══ Exercise inputs
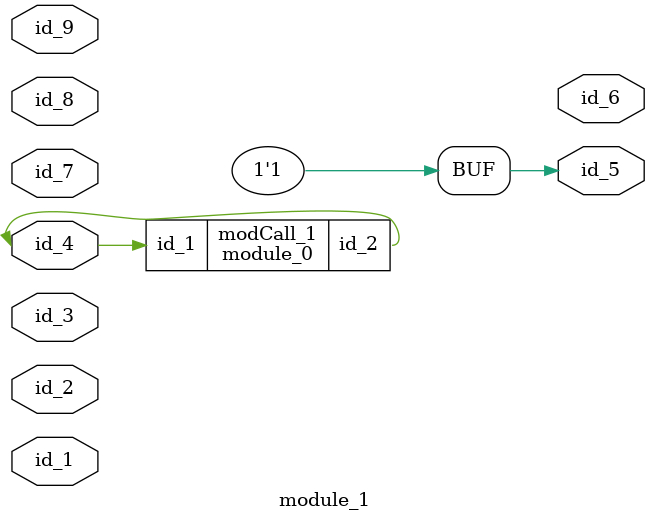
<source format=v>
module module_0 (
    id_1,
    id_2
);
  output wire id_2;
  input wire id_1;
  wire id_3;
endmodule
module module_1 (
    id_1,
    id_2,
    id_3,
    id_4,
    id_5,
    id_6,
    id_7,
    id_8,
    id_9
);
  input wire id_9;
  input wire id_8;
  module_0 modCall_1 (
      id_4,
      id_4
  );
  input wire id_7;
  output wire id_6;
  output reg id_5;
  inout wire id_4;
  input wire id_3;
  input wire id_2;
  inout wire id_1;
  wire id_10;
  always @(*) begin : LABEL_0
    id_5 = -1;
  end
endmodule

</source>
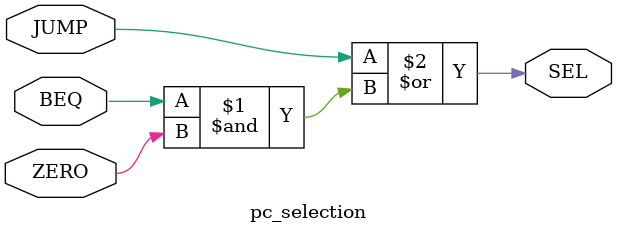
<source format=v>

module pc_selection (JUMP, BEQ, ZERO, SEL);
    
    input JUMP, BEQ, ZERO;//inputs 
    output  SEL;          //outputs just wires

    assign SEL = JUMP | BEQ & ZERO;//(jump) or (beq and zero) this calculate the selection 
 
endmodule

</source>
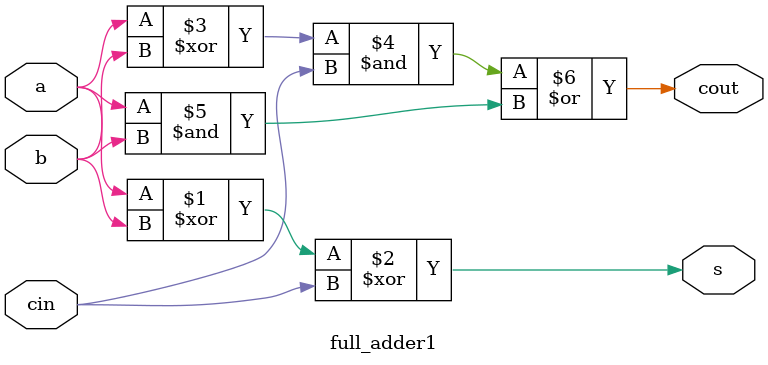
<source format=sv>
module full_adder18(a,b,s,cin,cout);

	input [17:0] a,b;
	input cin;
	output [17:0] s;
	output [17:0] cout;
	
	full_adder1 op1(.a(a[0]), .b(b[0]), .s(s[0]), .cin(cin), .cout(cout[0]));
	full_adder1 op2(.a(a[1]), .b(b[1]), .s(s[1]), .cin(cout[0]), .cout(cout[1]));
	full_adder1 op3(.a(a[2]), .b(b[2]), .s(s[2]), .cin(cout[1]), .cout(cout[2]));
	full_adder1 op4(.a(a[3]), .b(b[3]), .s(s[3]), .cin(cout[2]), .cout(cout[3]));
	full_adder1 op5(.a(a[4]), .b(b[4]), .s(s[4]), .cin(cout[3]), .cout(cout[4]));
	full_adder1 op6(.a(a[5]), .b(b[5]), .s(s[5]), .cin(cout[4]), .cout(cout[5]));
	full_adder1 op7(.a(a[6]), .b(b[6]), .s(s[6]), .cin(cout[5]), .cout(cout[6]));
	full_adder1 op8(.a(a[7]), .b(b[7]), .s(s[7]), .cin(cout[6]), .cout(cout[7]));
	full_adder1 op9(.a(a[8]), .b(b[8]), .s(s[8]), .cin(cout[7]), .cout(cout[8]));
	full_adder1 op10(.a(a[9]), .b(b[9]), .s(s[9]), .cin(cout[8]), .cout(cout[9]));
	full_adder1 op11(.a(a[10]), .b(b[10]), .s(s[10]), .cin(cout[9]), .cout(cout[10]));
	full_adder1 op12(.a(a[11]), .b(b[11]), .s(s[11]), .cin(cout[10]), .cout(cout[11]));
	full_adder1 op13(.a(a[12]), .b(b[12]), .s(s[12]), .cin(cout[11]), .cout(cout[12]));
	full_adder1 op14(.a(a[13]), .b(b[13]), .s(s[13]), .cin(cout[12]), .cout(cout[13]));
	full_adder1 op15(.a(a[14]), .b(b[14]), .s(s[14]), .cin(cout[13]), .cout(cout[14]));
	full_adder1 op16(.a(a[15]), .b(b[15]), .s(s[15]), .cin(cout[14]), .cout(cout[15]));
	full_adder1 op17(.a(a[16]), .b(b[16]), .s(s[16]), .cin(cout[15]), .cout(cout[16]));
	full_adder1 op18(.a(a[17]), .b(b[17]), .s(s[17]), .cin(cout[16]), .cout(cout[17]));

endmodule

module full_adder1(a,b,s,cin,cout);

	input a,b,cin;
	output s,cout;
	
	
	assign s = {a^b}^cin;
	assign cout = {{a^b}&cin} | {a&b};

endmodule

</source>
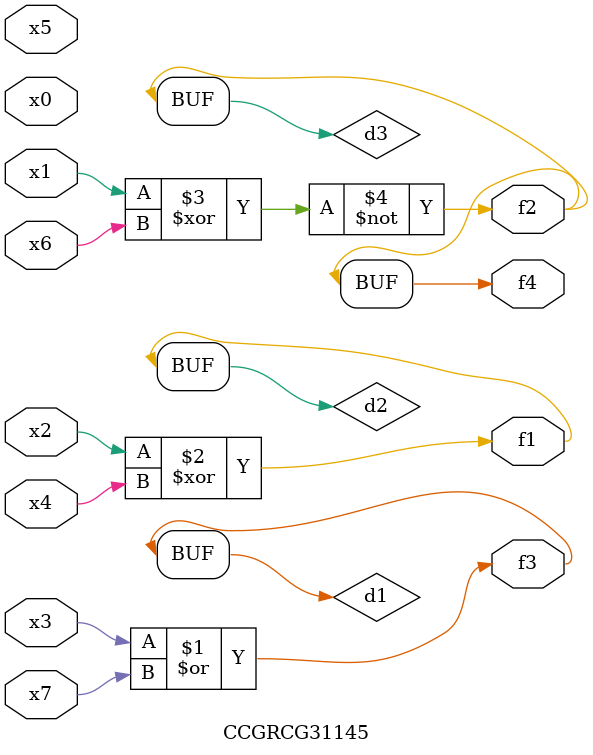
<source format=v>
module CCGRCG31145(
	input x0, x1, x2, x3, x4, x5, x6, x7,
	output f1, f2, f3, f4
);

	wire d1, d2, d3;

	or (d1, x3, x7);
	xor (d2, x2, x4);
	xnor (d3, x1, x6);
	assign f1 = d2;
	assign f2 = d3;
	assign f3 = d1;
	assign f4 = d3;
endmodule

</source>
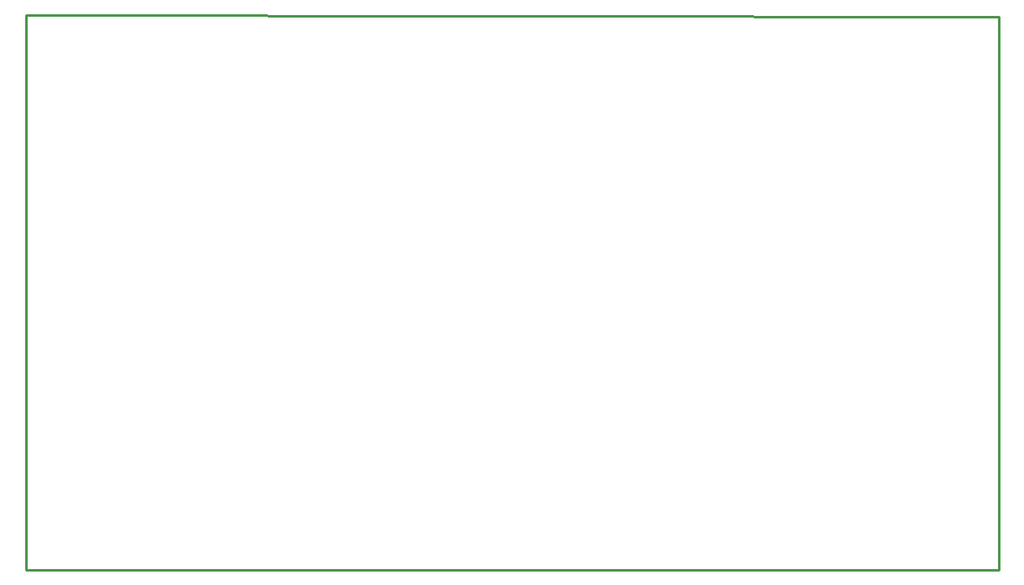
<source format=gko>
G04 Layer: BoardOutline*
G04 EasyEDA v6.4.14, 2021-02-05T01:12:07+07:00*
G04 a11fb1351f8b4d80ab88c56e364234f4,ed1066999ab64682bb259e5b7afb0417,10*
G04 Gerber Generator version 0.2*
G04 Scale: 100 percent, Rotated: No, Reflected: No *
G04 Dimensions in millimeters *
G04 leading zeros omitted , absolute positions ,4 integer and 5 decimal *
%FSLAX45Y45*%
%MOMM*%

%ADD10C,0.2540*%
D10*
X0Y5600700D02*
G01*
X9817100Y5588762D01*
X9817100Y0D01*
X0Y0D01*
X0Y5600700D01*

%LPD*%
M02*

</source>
════
The problem: Identify each line in the entries with the word "output" and copy it.

Written answer:
  output wire id_2;
  output wire id_6;
  output reg id_5;
    output  SEL;          //outputs just wires
	output [17:0] s;
	output [17:0] cout;
	output s,cout;
	output f1, f2, f3, f4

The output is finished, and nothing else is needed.